= David Johnson (company director) =

Australian-American business executive

David Willis Johnson (7 August 1932 – June 19, 2016) was an Australian-American company director, who as president and CEO led the Campbell Soup Company from 1990 until 1997 and then again from March 2000 to January 2001. He was also the CEO of Gerber, the president of Entenmanns, and on the board of directors for Colgate Palmolive.

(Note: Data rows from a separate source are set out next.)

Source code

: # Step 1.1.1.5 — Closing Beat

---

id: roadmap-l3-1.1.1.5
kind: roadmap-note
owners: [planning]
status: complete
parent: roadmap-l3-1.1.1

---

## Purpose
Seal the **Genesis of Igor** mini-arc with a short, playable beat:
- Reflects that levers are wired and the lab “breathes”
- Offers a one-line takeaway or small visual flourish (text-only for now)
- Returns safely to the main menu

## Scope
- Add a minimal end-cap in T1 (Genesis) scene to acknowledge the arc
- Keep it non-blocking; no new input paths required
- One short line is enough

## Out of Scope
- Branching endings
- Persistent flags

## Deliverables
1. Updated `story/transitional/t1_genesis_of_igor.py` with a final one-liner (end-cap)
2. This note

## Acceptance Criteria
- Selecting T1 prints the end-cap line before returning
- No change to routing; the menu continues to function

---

==Early life and education==
Johnson was born in New South Wales and grew up near Tumut in the Snowy Mountains. From the family farm he rode to the one room Lacmalac Public School for his primary education. He attended Newington College (1947–1950) and was Senior Boarder Prefect and captained the 1st XV rugby and 1st XI cricket. He continued his sporting career at Wesley College, University of Sydney, where he captained the rugby, athletics and cricket teams, was Senior Student, and won a university rowing Blue. He graduated in Economics at the University of Sydney in 1954 and received a Diploma of Education the following year. In 1958 he received an MBA from the University of Chicago.

==Business career==
He began his business career as an executive trainee for the Ford Motor Company in Geelong, Victoria, where he won a Rotary Foundation Fellowship to study at the University of Chicago. In 1959, he became a management trainee at Colgate-Palmolive International in Australia, and, in 1967, became chairman and managing director of its South African operation. In 1973, he went to Hong Kong as President of Warner-Lambert/Park Davis Asia, and, in 1976, he moved to the United States as President of two successive divisions within that company. In 1979, he became head of Entenmann's Inc., and continued as president and CEO when it was acquired by General Foods in 1982. During his leadership of this company, sales and profits quadrupled, and when, in 1987, he was named chairman, President and CEO of Gerber Products, earnings grew at an annual rate of more than 50 per cent. In 1990, Johnson joined Campbell Soup Company as president and CEO and retired from the company in 1997. Under his leadership, the company's value increased by an average of 23 per cent a year. In 1997, Johnson was named the Director of the Year in the United States of America.

==Death==
Johnson died June 19, 2016, in Doylestown, Pennsylvania. He was 83.